You can feel this pulse even in the crowd-pleasers. There is indeed a Caesar salad, yet the pile of fresh Romaine is buried under a snowdrift of Parmesan spiked with toasted baker’s yeast, lemon zest and horseradish for extra umami and tang. It’s in the fries — skinny, crispy strands perfumed with herbes de Provence and ready for dunking into pungently garlicky aioli. Order them with every meal.
Then there’s the Tony. This mortadella sandwich on a homemade sesame roll, a take on an Anthony Bourdain favorite, is spruced up with melted caciocavallo cheese and house-fermented pickles.
The Tony fills the easygoing burger role at Cafe Mado, although when an actual burger briefly appeared on the menu, it was anything but. It was a patty melt, with Wagyu beef threaded with bits of beef tongue, and even though I’ve been visiting regularly since the summer, I missed it. This is because Mr. Russell, along with his chef de cuisine, Daniel Martignon, changes the menu constantly. I’ll just have to watch for the next round of offal delights.
Meanwhile, I’ll happily content myself with the yuba, and its intense, tripe-y chew. Yuba is a traditional Asian ingredient made from the skin that forms on top of a pot of simmering soy milk, often used to make mock meats. At Cafe Mado, the floppy sheaths are seared with blackening spices, then coated in fermented tomato sauce. Crisp at the edges, stretchy in the center and very spicy, the dish occupies a territory somewhere between silky braised cabbage and squidgy offal. It is, with good reason, one of the most popular items on the menu.
The country pork ribs are intensely chewy, too, though they’re not so much ribs as a chop taken from the upper saddle of the pig. It’s an aggressively fatty, sinewy cut, cooked until just pink and still juicy, then served next to a dollop of velvety quince with enough acidity to counter the richness of the meat. It’s a good choice for anyone who loves the jaw workout of gnawing meat off the bone (me!), but not for those seeking the effortless softness of a chicken breast — or, for that matter, a burger.

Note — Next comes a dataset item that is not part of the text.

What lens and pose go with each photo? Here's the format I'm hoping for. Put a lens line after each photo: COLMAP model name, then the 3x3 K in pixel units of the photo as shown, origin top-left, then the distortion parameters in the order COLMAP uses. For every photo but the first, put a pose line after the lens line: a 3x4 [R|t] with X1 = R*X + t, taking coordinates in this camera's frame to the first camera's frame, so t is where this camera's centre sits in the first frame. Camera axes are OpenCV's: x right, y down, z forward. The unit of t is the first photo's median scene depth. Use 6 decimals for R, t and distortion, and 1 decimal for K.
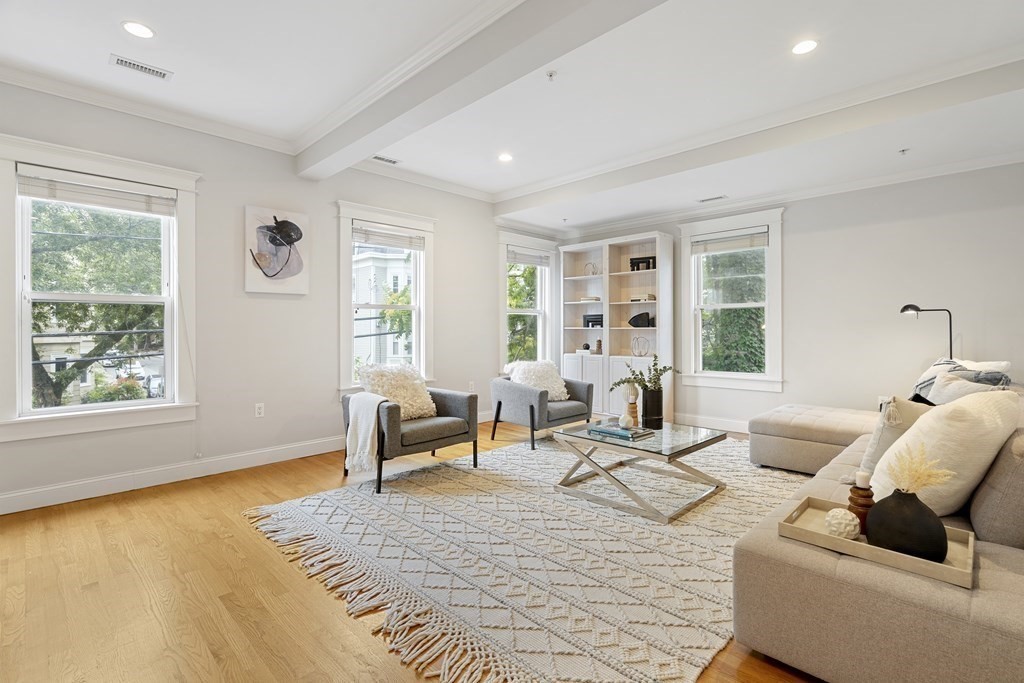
lens RADIAL K [[481.5, 0, 511.9], [0, 481.5, 323.2], [0, 0, 1]] dist [-0.002668, 0.000011]
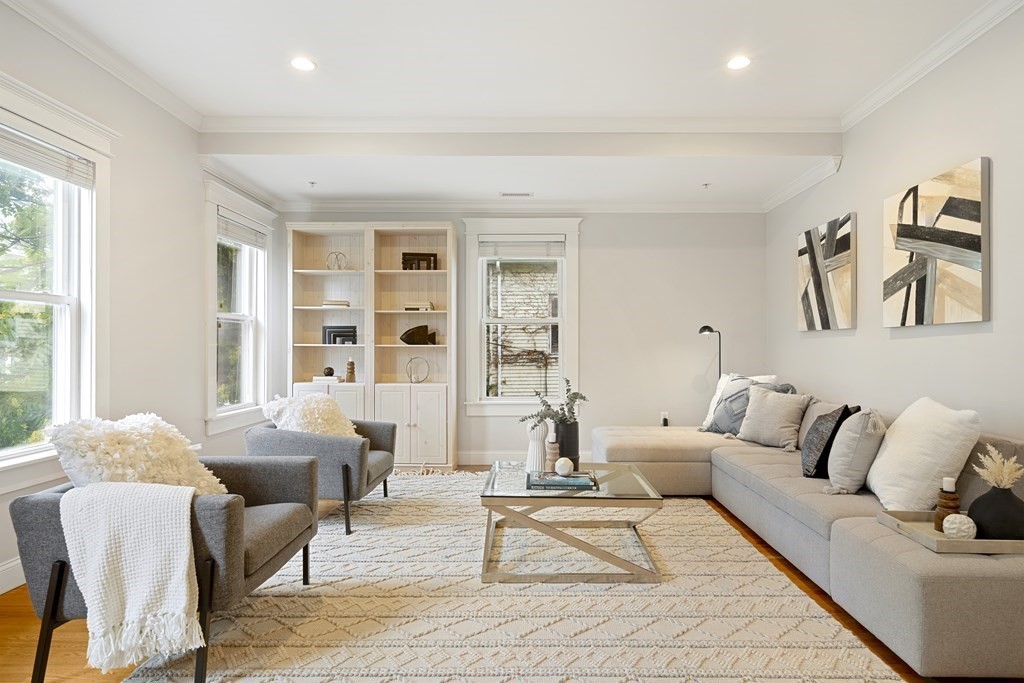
lens RADIAL K [[595.7, 0, 512.0], [0, 595.7, 341.5], [0, 0, 1]] dist [0.007084, 0.001644]
pose [[0.709826, 0.011977, 0.704275, -0.297984], [-0.012809, 0.999910, -0.004096, 0.005653], [-0.704260, -0.006113, 0.709916, 0.231805]]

The yuba and the pork, which I loved, and the monkfish with sea lettuce, which I didn’t (I found the ocean funk overwhelming) may not be for everyone. They exude the sensibility of a tasting menu, in which the kitchen sends out novel and unfamiliar dishes that challenge you in a (hopefully) delightful way. Not all of them hit, but all are worth trying.
This sensibility is most palpable in the brilliantly conceived, seasonal vegetable dishes. During my visits, they included a nubby, smoky bean purée with charred sweet peppers; a sprightly salad of pea greens dressed with sesame; and chunks of spiky fried pumpkin dusted with cherry blossom. Mr. Russell knows how to use acidity and doesn’t shy away from fat; calibrating the two is what makes the simplest dishes sing.

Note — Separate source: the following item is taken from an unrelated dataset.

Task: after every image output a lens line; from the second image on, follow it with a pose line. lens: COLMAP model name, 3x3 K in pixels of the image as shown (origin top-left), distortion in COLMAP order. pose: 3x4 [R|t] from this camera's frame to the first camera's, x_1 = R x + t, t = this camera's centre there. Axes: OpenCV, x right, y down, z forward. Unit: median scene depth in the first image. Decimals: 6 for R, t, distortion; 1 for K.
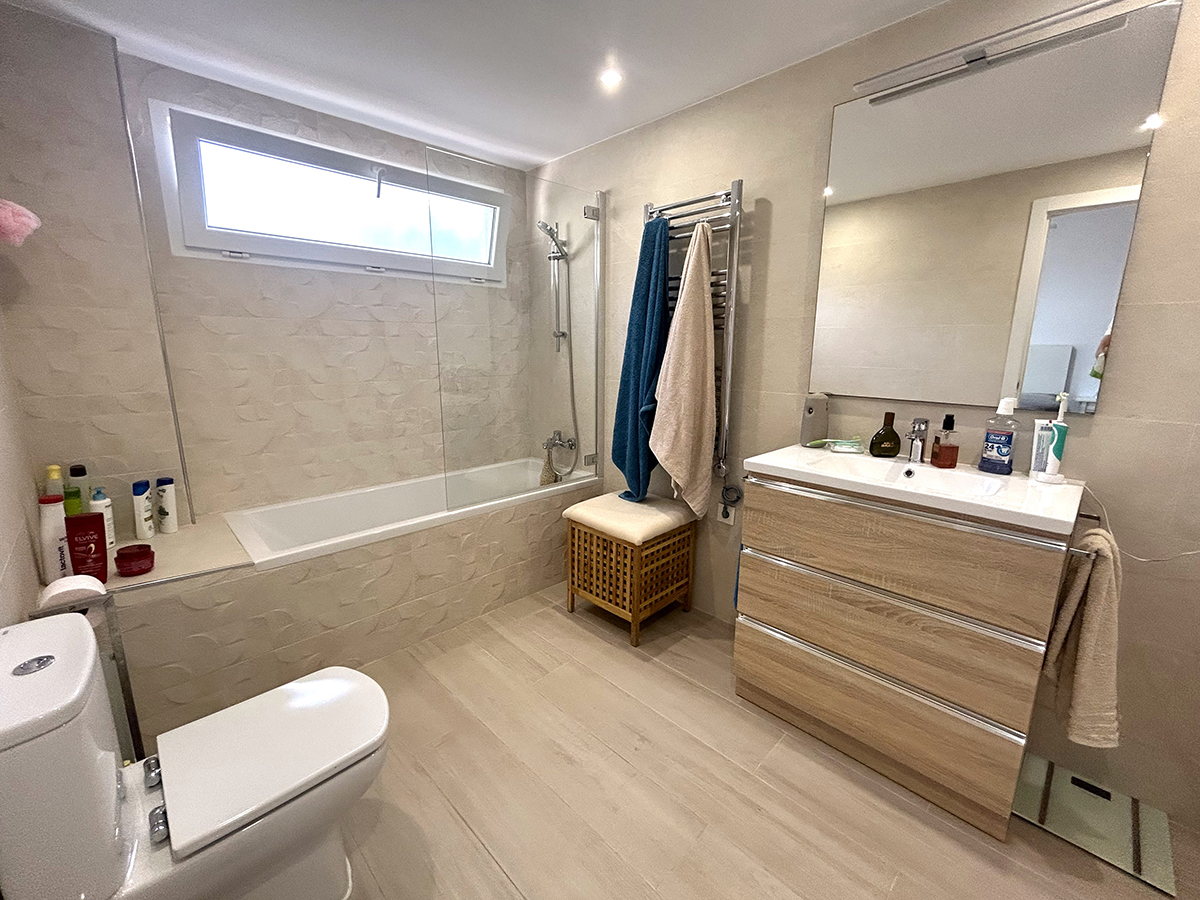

One of my favorites among the vegetable options, “potato, poblano, honey,” tasted the way a William Carlos Williams poem sounds. Made with a variety called Prince of Orange, these were some of the most potatoey potatoes I’d ever had — earthy, fluffy and drenched in a spicy-sweet emulsion of roasted green chiles, heavy cream and honey. They were served toward the end of a meal in which we massively over-ordered, yet my tablemates and I finished every bite.
It was the same at dessert time, when we devoured every crumb of a brown butter tart and every slick of roasted-yuzu ice cream with sea salt and olive oil. The desserts are consistently divine; you shouldn’t skip them.
At Oxalis, with its preset menus, you didn’t have to think about what to order because the decisions had been made for you. At Cafe Mado, you can order anything you want. But it turns out that what you want is very likely to be whatever the kitchen has dreamed up. You just don’t know it yet.